Who has the right to define their experience and own their narrative, and what does it mean when this right is violated? Is it even possible to defend in the digital era? Can we really trust that the plurality of #MeToo voices amplified online will scuttle the patriarchy from tradition-locked institutions? What other recourse is possible for young women today, when the momentum for change is so great? What sacrifices are justified by the ends?
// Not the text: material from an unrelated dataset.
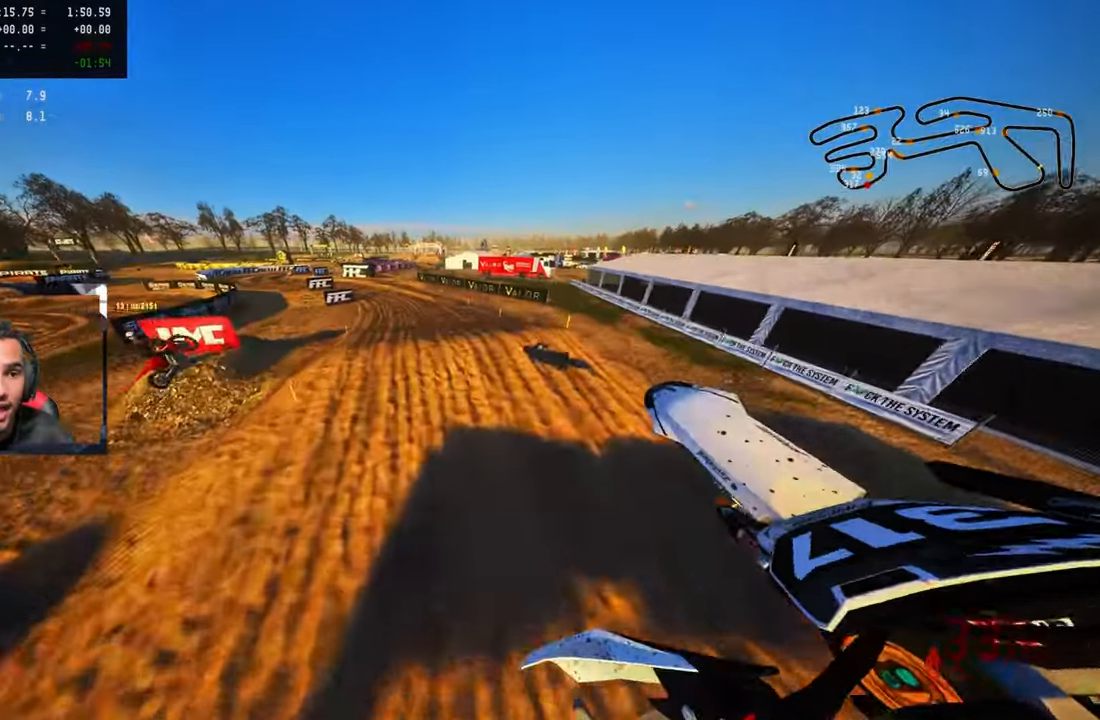
{"buttons": ["R2"], "left_stick": "up-left", "right_stick": "up", "events": []}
Both works raise these questions, and – while they don’t resolve them – land powerfully and cynically. Arguably, Feaver’s play convulses even more with the complexities of those who find their agency and identity completely overwhelmed by a story they thought they had control over. By the end, almost all parties are jaded, traumatised and alienated, with friendships broken and careers lost.
Despite doing and saying some pretty reprehensible things, there is a great deal of compassion reserved for each character of this play. Feaver has written into each very recognisable human frailties, which the whole cast embodies to their edges. Emily Havea is a galvanising presence on stage as the fiercely determined Nikki, and Fiona Press is her brilliant foil as a disillusioned feminist, emerging proud yet bitter from her own exhausting fights. Tony Cogin, who plays the Chair of the Board, puts a charming face on settled weaselly privilege, and Paguio gives a memorable and sometimes comic interpretation of Malaysian student ‘Gerry’, while Julia Robertson’s Paige is exactly the type of archetypal, small-town girl innocent you’d expect to be caught up in all this. In a dextrous twist, Jane Phegan plays both the mother of the accused and the accuser – two women determined to protect their children.
While the play’s themes are weighty, neither of the two acts feels oppressive under the fiery direction of Tessa Leong. Some of this weight is also leavened by Ella Butler’s creative design and the staging of Hannah Crane. When, for instance, Paige refuses to talk to Nikki, the latter approaches her on the virtual plane, with the male actors appearing as their gaming avatars. One a wizard, the other an elf, and each illuminated in neon breastplates, they bob gently and brandish their weaponry. Here and during other select moments throughout, there’s a welcoming if temporary tonal shift.
A case for uncertainty in a world white-knuckled on convictions, Wherever She Wanders demands discomfort and discussion. I saw it alone and, afterwards and during intermission, I found myself feeling unexpectedly vulnerable. I suspect it has lodged itself in a largely unvisited emotional hollow, where it will reproduce its ache whenever I think about it. It’s not uplifting or inspiring (words so many theatre works hang their marketing on), but it is masterfully affective.
Go see it with someone you trust with open, difficult conversation, if you can.
Wherever She Wanders plays at the SBW Stables Theatre, Darlinghurst until 11 December.